Uber Reaches Quick Settlement Over Driverless Car Death
Uber reached a settlement with the family of the pedestrian, Elaine Herzberg, killed by the driverless Uber car in Tempe, Arizona earlier in March. There was no indication that Herzberg’s family filed a lawsuit against Uber. Nonetheless, the company settled, possibly to avoid the details of its self-driving technology being exposed to the public.
Arguments of Safety
As this exciting new technology inches closer to being a permanent fixture on our roads, experts must determine if autonomous cars offer more safety and efficiency than traditional cars. Some argue that the integration of computer-driven cars will reduce the number of accidents caused by human error. Others believe that robot behavior is unpredictable and may cause more risks than benefits.
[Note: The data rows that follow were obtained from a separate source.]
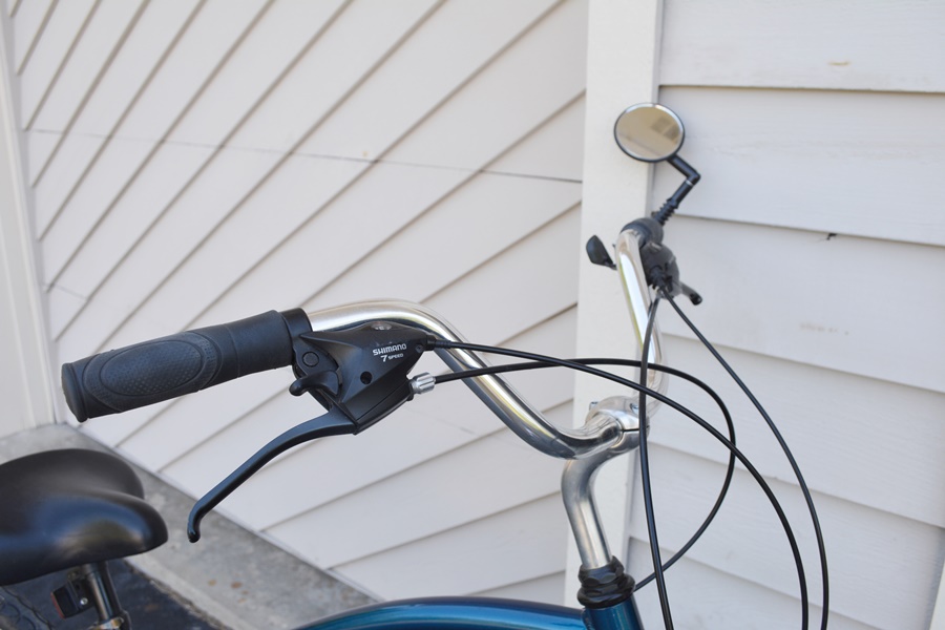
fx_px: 787
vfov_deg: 43.6
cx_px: 472
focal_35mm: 30
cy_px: 315
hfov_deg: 61.9
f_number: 6.3
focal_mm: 20
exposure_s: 1/160
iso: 200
Director of Consumer Watchdog’s privacy and technology project, John Simpson, argues this point asking, “will Uber’s robot car prioritize the safety of the occupants of the vehicle or pedestrians it encounters?” The manufacturers of the driverless technology could be held liable for this kind of decision.
Accidents involving a driverless car pose many challenges, including determining liability. Investigators must determine whether the accident was caused by a negligent driver or faulty technology. An autonomous vehicle has a complex system of technology that includes many components often made by multiple manufacturers. There could be many parties investigated to determine liability. The driverless cars themselves could actually aid in these investigations due to advanced technological components providing ample crash evidence, including speed tracking and video footage. This technology could very well bring newfound clarity to auto accident cases by providing detailed documentation of the accident.
Investigating the Accident
The National Transportation Safety Board (NTSB) is investigating the fatal Arizona accident to determine if the safety driver and/or vehicle could have detected the pedestrian. They will look at several components, including the Volvo involved, the site of the accident, video data from the driverless car’s sensors and computer, and information about the Uber safety driver and victim. NTSB will release a detailed report with its findings in the coming months.
NTSB’s report will go a long way toward helping determine liability for the accident. If the accident was caused by a failure of any of the many products comprising the driverless technology, the manufacturers of those products could be held liable.